Building upon my previous example of truncated regression, I thought I’d do a worked example of censored regression. To clarify, censoring is where observations below a lower bound and/or observations above an upper bound are recorded at being at those bounds. An example would be weighting something heavier than the maximum weight that a measuring device can handle, and recording it as the max weight on the dial.
If we think about that in the context of a simple linear regression model, we could be concrete about censoring, defining it in a function:
function censor_data(x, y, L, U)
    censor = fill(0, length(x))
    yc = copy(y)
    for i in 1:length(x)
        if y[i] > U
            censor[i] = 1
            yc[i] = U
        elseif y[i] < L
            censor[i] = -1
            yc[i] = L
        else
            censor[i] = 0
        end
    end
    return x, yc, censor
end
The vector censor has values 0 for uncensored data, -1 for left/lower censored data, and 1 for right/upper censored data.
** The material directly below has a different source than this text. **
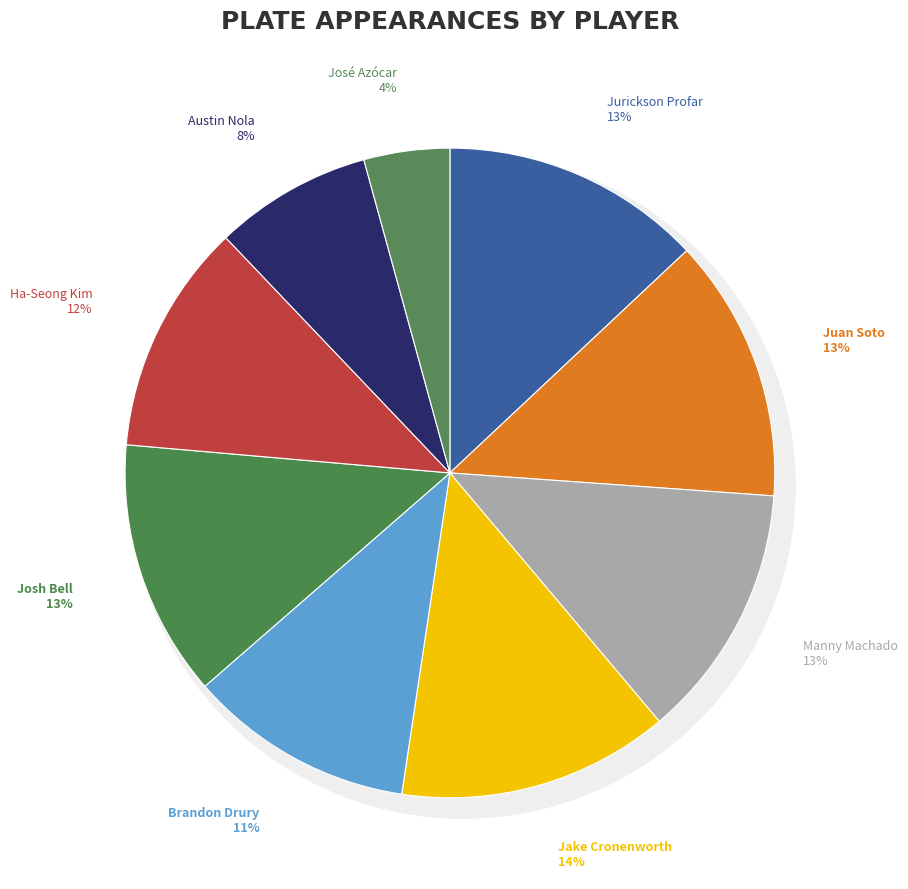

What percentage do Austin Nola and Ha-Seong Kim together represent?

19.3%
This is necessary for the censored regression model that we’ll construct below.
We can then generate some fake data, censor it, and visualise the process of censoring
# generate data
m, c, σ, N = 1, 0, 2, 200
x = rand(Uniform(-10, 10), N)
y = rand.(Normal.(m.*x.+c, σ))
# Apply censoring
L, U = -5, 5
xc, yc, censor = censor_data(x, y, L, U)
Our censored regression model can be defined as below. I borrowed from the suggestion by @joshualeond in this post.
using Turing
@model function censored_regression(x, y, censor)
    m ~ Normal(0, 2)
    c ~ Normal(0, 2)
    σ ~ truncated(Normal(0, 20), 0, Inf)
    for i in 1:length(x)
        if censor[i] == 0  # observed
            Turing.@addlogprob! logpdf(Normal(m*x[i]+c, σ), y[i])
        elseif censor[i] == 1 # right/upper censored
            Turing.@addlogprob! logccdf(Normal(m*x[i]+c, σ), y[i])
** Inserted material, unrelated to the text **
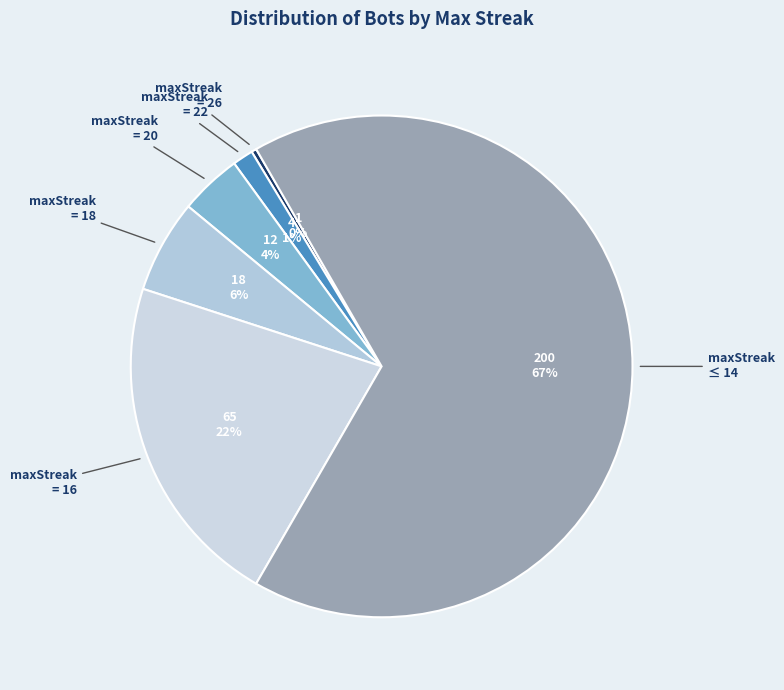

How many segments does this pie chart have?

6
        elseif censor[i] == -1 # left/lower censored
            Turing.@addlogprob! logcdf(Normal(m*x[i]+c, σ), y[i])
        end
    end
end
We can then sample and check the chains
chain = sample(censored_regression(xc, yc, censor), NUTS(), 2000)
plot(chain)
Everything looks good. The posterior for m is pretty close, and the posterior for c is slightly low, but nothing overly problematic.
Visualising the posterior predictive confirms that the model is a good fit to the data. By using the censored regression model, we have avoided the bias in estimating the slope that would have occurred with regular regression alone.